I’tikaf sangat dianjurkan dilaksanakan setiap waktu di bulan Ramadan, terutama pada sepuluh hari terakhir. Sebagaimana dilakukan oleh Rasulullah saw.

“Dari Ibnu Umar ra (diriwayatkan bahwa) ia berkata: Rasulullah saw selalu beri‘tikaf pada sepuluh hari yang penghabisan di bulan Ramadan.” (Muttafaq ‘Alaih).

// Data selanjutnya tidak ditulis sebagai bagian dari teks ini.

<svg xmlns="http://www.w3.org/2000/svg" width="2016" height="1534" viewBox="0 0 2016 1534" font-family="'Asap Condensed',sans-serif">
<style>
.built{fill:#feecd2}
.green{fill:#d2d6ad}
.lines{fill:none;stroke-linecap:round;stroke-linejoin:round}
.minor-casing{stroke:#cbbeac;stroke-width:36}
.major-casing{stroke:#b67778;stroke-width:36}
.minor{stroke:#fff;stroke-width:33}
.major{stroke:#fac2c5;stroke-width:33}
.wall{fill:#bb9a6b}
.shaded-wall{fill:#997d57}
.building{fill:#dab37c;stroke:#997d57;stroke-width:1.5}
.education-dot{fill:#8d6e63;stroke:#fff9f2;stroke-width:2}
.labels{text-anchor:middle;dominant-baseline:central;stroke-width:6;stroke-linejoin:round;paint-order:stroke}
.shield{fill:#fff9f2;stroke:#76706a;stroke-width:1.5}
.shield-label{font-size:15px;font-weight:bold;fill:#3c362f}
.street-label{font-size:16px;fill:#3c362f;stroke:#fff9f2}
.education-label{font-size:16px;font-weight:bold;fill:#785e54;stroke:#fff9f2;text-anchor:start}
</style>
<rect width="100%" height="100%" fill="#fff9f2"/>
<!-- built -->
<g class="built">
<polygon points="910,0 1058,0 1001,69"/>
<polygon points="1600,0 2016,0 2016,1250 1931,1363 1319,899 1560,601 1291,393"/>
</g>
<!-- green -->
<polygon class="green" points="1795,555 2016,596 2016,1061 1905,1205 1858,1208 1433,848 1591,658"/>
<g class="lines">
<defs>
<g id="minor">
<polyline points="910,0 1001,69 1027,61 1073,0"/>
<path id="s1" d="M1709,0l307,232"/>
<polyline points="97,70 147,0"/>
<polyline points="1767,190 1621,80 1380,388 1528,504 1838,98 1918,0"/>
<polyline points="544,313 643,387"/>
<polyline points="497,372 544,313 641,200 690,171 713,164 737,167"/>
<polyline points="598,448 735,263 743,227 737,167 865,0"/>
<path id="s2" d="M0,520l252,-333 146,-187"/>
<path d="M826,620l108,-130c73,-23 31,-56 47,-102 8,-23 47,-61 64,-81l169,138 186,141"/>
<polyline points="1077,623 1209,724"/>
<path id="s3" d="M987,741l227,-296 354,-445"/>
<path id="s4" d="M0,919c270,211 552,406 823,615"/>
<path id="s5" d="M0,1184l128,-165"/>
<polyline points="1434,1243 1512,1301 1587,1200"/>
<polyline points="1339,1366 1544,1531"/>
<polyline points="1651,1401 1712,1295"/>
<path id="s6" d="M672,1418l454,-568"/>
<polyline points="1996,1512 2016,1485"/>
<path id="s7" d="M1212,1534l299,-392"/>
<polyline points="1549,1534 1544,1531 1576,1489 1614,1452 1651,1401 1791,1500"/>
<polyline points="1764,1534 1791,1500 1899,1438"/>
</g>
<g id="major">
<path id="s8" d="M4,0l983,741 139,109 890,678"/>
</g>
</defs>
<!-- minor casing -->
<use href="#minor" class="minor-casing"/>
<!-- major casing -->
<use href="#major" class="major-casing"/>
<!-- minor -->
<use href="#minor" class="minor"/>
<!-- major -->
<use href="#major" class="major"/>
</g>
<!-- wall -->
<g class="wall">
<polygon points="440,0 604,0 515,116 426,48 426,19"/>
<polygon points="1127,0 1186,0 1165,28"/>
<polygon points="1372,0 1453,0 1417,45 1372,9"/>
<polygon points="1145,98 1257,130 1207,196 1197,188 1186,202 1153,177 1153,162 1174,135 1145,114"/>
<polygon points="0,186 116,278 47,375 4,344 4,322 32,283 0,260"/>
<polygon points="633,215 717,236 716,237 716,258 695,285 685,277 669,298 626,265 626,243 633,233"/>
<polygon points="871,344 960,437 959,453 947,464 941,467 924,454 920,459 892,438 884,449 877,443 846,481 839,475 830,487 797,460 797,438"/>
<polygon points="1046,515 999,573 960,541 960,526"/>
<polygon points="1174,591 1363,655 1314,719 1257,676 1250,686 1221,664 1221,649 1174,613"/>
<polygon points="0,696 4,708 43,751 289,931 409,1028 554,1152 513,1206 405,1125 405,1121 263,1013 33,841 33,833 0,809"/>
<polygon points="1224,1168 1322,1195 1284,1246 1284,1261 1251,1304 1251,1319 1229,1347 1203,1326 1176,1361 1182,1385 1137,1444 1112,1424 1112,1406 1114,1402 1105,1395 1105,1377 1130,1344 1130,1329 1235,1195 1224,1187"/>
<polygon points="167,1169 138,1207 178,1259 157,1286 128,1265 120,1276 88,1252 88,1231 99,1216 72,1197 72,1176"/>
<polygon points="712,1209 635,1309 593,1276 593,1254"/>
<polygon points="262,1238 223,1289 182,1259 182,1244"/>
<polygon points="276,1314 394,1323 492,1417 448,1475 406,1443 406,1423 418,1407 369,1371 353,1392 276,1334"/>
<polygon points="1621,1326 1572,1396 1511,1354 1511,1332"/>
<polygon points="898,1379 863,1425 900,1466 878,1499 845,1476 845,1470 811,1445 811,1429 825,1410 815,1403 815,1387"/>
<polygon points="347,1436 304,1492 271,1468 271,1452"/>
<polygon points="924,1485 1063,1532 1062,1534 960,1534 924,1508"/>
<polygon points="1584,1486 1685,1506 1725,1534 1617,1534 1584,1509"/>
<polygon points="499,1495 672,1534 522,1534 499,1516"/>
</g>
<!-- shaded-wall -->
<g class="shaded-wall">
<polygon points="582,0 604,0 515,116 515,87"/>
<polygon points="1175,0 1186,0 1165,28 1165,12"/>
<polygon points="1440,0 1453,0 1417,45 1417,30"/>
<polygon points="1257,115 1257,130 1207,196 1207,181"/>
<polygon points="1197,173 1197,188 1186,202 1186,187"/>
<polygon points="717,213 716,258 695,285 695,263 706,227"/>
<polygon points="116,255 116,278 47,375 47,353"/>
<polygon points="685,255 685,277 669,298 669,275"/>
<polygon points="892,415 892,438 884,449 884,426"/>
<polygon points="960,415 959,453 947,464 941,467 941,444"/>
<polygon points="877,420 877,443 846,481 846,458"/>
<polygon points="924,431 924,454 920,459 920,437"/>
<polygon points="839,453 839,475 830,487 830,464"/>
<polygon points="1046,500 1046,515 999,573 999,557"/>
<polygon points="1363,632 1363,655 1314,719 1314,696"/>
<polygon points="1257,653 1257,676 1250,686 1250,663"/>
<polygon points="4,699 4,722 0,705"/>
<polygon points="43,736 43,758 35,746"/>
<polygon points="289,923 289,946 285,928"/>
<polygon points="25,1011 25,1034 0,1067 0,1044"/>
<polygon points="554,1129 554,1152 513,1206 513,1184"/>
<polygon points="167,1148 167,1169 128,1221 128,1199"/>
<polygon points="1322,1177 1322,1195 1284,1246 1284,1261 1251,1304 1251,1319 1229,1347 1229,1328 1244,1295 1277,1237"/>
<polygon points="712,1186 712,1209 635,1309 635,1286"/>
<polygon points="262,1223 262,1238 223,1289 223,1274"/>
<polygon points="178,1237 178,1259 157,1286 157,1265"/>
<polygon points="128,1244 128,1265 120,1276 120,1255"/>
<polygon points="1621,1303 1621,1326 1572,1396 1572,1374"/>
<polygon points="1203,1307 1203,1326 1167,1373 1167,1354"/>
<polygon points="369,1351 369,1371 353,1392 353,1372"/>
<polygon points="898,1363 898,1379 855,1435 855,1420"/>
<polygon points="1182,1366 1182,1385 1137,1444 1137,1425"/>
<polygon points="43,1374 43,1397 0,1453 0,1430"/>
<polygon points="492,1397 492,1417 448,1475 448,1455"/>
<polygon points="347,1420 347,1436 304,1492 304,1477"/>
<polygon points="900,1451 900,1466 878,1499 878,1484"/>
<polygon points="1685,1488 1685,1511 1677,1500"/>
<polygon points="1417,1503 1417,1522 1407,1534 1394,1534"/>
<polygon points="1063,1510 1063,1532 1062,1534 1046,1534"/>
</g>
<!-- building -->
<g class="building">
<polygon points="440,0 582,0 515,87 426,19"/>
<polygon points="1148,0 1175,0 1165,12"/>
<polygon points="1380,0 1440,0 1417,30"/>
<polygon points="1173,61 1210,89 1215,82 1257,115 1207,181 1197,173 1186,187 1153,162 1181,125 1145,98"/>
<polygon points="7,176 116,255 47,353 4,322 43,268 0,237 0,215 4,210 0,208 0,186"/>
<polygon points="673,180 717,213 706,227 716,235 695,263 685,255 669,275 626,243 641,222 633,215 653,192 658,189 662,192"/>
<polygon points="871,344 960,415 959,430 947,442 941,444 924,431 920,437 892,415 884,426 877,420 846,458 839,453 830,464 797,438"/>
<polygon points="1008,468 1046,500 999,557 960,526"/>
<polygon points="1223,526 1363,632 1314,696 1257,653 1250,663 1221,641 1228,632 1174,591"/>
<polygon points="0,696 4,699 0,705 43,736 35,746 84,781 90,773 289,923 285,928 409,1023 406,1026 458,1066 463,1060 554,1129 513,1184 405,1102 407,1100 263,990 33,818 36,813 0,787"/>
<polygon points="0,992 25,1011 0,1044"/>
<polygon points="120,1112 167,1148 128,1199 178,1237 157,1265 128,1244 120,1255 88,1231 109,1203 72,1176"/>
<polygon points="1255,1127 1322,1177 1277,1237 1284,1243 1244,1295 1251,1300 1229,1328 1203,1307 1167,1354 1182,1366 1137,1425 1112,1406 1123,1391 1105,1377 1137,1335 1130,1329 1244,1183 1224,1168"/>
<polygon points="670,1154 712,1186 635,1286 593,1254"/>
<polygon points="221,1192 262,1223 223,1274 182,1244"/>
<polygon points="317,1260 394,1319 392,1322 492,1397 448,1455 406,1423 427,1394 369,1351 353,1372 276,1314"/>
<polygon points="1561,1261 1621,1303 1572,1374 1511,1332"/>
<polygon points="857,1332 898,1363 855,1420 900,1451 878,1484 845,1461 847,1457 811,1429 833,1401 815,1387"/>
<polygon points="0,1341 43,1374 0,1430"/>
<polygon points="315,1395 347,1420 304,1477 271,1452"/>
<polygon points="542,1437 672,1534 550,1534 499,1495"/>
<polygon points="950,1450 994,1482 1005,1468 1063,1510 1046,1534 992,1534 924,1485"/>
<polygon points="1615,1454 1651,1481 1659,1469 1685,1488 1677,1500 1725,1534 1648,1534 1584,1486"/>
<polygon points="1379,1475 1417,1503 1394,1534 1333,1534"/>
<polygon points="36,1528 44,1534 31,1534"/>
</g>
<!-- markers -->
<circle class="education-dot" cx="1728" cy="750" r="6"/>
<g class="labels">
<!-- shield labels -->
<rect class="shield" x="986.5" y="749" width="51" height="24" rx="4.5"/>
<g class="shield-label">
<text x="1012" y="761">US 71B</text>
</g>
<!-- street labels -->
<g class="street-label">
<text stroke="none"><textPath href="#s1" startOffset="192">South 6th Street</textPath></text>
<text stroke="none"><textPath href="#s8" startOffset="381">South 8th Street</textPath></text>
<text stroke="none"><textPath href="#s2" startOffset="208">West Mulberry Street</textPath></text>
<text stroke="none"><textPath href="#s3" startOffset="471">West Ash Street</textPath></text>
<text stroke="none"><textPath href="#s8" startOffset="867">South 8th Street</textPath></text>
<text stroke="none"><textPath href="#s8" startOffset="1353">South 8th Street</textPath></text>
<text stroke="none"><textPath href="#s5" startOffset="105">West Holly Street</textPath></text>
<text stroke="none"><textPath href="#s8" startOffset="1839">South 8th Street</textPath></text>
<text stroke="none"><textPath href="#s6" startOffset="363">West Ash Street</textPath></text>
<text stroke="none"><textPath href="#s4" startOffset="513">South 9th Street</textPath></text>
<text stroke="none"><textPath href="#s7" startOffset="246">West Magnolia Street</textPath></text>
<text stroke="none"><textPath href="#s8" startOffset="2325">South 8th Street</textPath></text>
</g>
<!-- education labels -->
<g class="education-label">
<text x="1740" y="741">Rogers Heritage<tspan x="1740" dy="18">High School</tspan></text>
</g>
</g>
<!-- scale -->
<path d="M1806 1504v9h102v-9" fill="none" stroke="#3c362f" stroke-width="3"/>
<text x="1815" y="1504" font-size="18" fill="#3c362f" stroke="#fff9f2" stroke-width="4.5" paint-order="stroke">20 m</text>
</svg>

Dalam hadis lain disebutkan: “Bahwa Nabi saw melakukan i’tikaf pada hari kesepuluh terakhir dari bulan Ramadhan, (beliau melakukannya) sejak datang di Madinah sampai beliau wafat, kemudian istri-istri beliau melakukan i’tikaf setelah beliau wafat.” [HR. Muslim].

 

Durasi

Terkait durasi I’tikaf, di kalangan ulama berbeda pendapat. Al-Hanafiyah berpendapat bahwa i’tikaf dapat dilaksanakan pada waktu yang sebentar tapi tidak ditentukan batasan lamanya.

Sedang menurut al-Malikiyah, i’tikaf dilaksanakan dalam waktu minimal satu malam satu hari.

Dengan mempertimbangkan dua pendapat ini, Majelis Tarjih menyimpulkan bahwa i’tikaf dapat dilaksanakan dalam beberapa waktu tertentu, semisal dalam waktu 1 jam, 2 jam, 3 jam dan seterusnya, dan boleh juga dilaksanakan dalam waktu sehari semalam (24 jam).

 

Tempat

Di dalam QS. al-Baqarah ayat 187 dijelaskan bahwa i’tikaf dilaksanakan di masjid.

Di kalangan para ulama ada perbedaan pendapat tentang masjid yang dapat digunakan untuk pelaksanaan i’tikaf, apakah masjid jami’ atau masjid lainnya.

Sebagian berpendapat bahwa masjid yang dapat dipakai untuk pelaksanaan i’tikaf adalah masjid yang memiliki imam dan muazin khusus, baik masjid tersebut digunakan untuk pelaksanaan salat lima waktu atau tidak. Hal ini sebagaimana dipegang oleh al-Hanafiyah (ulama Hanafi).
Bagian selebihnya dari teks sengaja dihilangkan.